## Excerpted passage
━━━━━━
Content area
Full text
Abstract-Parallel relational databases are seldom considered as a solution for representing and processing large graphs. Current literature shows a strong body of work on graph processing using either the MapReduce model or NoSQL databases specifically designed for graphs. However, parallel relational databases have been shown to outperform MapReduce implementations in a number of cases, and there are no clear reasons to assume that graph processing should be any different. Graph databases, on the other hand, do not commonly support the parallel execution of single queries and are therefore limited to the processing power of single nodes. In this paper, we compare a parallel relational database (Greenplum), a graph database (Neo4J) and a MapReduce implementation (Hadoop) for the problem of calculating the diameter of a graph. Results show that Greenplum produces the best execution times, and that Hadoop barely outperforms Neo4J even when using a much larger set of computers.
I. INTRODUCTION
For decades relational databases stood as the dominant choice for storing, managing and retrieving large datasets, as its widespread adoption indicate. The declarative nature of the relational model allows programmers to specify what data they want to store and retrieve, leaving it to them implementation to choose the data structures and algorithms necessary to do so. Furthermore, features such as integrity constraints, ACID properties and referential integrity, which are present in many implementations of the model, release the programmer from dealing with the intricacies of creating and maintaining a consistent dataset in the face of concurrent access and hardware or software failures.
However, the recent explosion of digitally available data has exposed weaknesses in relational databases. The challenges faced by these traditional systems can be broadly classified in:
* Volume : The amount of data stored has grown into orders of magnitude that overwhelm current relational databases. In particular, the size of the tables and, therefore, the time required to perform the join operations needed to execute queries (the so-called join pain) has made it unfeasible to manage modern datasets using traditional tools.
* Velocity : Data velocity refers to the rate at which data changes over time. Modern systems typically deal with high volumes of data operations, often write-heavy, concentrated in short periods of time. Furthermore, the data model usually changes...
━━━━━━
(Extracted records)
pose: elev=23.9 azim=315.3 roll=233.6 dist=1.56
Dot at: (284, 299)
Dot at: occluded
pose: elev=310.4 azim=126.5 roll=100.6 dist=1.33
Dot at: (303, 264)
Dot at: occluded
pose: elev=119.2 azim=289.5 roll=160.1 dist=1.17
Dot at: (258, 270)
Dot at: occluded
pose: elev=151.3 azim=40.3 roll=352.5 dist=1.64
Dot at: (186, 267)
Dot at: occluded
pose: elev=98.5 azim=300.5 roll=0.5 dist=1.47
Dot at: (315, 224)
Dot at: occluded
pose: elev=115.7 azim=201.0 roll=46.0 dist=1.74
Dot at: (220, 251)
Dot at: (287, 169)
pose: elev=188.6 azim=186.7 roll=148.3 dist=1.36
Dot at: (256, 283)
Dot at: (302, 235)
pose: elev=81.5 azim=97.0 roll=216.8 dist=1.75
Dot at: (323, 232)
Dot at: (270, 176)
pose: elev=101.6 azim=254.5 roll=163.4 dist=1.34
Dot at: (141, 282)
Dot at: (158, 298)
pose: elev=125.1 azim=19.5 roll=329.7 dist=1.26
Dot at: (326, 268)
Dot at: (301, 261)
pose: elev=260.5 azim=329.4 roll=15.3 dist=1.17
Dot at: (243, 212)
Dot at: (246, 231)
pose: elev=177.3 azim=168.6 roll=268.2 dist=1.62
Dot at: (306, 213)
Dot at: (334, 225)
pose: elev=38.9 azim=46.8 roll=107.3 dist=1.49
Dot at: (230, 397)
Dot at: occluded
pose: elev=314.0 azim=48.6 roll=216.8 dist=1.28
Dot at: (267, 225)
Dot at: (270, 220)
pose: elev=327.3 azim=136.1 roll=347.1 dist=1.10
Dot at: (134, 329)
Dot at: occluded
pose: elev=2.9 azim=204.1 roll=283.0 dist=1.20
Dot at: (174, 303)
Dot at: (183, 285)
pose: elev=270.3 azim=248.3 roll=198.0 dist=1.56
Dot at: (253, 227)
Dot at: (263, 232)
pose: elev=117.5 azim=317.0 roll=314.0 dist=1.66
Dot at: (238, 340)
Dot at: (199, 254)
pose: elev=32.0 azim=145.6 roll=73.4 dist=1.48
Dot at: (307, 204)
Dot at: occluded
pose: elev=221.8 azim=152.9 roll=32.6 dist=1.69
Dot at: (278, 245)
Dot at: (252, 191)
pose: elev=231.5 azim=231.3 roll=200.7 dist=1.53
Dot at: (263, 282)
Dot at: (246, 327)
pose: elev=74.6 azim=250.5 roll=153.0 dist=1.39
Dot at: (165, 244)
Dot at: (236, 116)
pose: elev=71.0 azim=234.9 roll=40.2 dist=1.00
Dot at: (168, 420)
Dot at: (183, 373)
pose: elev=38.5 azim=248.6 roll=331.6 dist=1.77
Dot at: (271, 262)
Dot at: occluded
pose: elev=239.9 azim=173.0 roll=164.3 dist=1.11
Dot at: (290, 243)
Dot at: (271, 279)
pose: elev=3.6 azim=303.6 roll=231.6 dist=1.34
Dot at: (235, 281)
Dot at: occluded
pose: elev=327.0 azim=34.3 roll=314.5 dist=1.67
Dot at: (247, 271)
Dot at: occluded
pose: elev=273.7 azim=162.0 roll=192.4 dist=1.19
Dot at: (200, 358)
━━━━━━
## What to do
According to the excerpt on graph processing, which system produced the best execution times for calculating the diameter of a graph?

## Output of the exercise
Greenplum